In 1992, Three Rivers Press published Wordplay, Langdon's first book about ambigrams. Each ambigram was accompanied by a philosophical essay. Math professor Dick Brown contacted him with questions about his craft and also asked if he would be interested in designing a cover for his son Dan's new album, Angels and Demons. Brown's music career fell through but he contacted Langdon again several years later to request re-use of the original Angels and Demons ambigram as well as to commission Langdon for more, this time for his book Angels & Demons. The two became friends and Langdon served as partial inspiration for Robert Langdon, the main character of Angels and Demons, The Da Vinci Code, and subsequent novels. Langdon later created the animated title for The Da Vinci Code film as well as the logo of the Depository Bank of Zurich, a fictional bank in the movie. A second edition of Wordplay was published in 2005.

In 2007, Langdon and fellow graphic artist Hal Taylor won an award from the Type Directors Club for their font Flexion. Two years later, along with Jason Santa Maria, Khoi Vinh, Liz Danzico, and Dan Cederholm, Langdon created Typedia, a wiki-style font library. In 2012, he put on an exhibition that showed word paintings based on Rorschach tests. This was inspired by an Andy Warhol exhibit from the 1990s that featured Warhol's Rorschach paintings. In 2013, Langdon did a TEDx talk at Drexel about "the relationship between major changes in typesetting technology and the appearance of horrible new fonts".
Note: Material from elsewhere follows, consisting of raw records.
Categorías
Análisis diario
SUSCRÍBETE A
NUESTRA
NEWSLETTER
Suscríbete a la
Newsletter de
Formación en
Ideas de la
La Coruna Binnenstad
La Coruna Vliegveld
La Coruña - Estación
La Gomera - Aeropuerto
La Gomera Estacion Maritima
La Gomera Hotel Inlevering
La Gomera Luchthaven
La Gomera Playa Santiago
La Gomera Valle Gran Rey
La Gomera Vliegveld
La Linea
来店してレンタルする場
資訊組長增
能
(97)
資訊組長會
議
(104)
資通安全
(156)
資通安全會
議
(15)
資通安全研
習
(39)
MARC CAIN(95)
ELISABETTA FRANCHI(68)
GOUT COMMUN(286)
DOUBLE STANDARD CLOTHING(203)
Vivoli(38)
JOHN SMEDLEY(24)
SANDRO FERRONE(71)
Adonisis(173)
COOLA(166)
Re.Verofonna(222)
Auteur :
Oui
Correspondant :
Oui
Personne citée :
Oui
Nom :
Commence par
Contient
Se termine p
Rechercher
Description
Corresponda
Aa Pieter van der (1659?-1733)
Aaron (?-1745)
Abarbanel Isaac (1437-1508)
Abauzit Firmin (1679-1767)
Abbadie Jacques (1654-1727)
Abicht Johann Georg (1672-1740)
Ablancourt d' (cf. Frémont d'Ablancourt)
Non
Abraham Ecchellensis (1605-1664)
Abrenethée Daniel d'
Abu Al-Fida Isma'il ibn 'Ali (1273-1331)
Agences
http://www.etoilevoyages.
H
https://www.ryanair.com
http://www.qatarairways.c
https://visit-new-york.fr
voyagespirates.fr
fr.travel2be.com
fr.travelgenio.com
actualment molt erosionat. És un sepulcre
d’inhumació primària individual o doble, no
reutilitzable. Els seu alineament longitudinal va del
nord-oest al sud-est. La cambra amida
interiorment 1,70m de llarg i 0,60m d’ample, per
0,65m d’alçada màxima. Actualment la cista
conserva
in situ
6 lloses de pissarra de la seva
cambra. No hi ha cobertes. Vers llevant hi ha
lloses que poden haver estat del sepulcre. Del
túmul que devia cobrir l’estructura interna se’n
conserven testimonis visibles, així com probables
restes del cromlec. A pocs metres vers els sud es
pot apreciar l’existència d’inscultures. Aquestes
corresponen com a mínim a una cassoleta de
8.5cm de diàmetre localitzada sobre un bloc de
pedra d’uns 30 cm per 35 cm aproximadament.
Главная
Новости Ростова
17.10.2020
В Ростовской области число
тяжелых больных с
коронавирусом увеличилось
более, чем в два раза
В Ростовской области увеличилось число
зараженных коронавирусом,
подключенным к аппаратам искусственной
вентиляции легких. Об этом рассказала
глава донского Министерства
Over the course of his career, Langdon has done work for John Mayer, Aerosmith, Sony Pictures, DirecTV, Nike, and Will Shortz, among others. His work has been shown in galleries across the country, including the New Britain Museum of American Art, Type Directors Club, Noyes Museum, Shipley School, University of Maryland, and Drexel University. His work has also been featured in U&lc Magazine, Letter Arts Review, and in the Type Directors Club annual. Langdon has provided design criticism for magazines such as Critique; forewords for books such as The Art of Deception by Brad Honeycutt and Eye Twisters by Burkard Polster; and prefaces for publications such as Calligraffiti by Niels Shoe Meulman. He has been a member of the Type Directors Club, the Society of Scribes, and The One Club. Langdon retired from Drexel in November 2015 after 27 years.

==Personal life and death==
Langdon and his wife Lynn had one daughter, Jessica. While at Drexel, Langdon split his time between Philadelphia's Fairmount neighborhood as well as "a retreat in the Pennsylvanian woods".

Langdon died January 1, 2026, at the age of 79.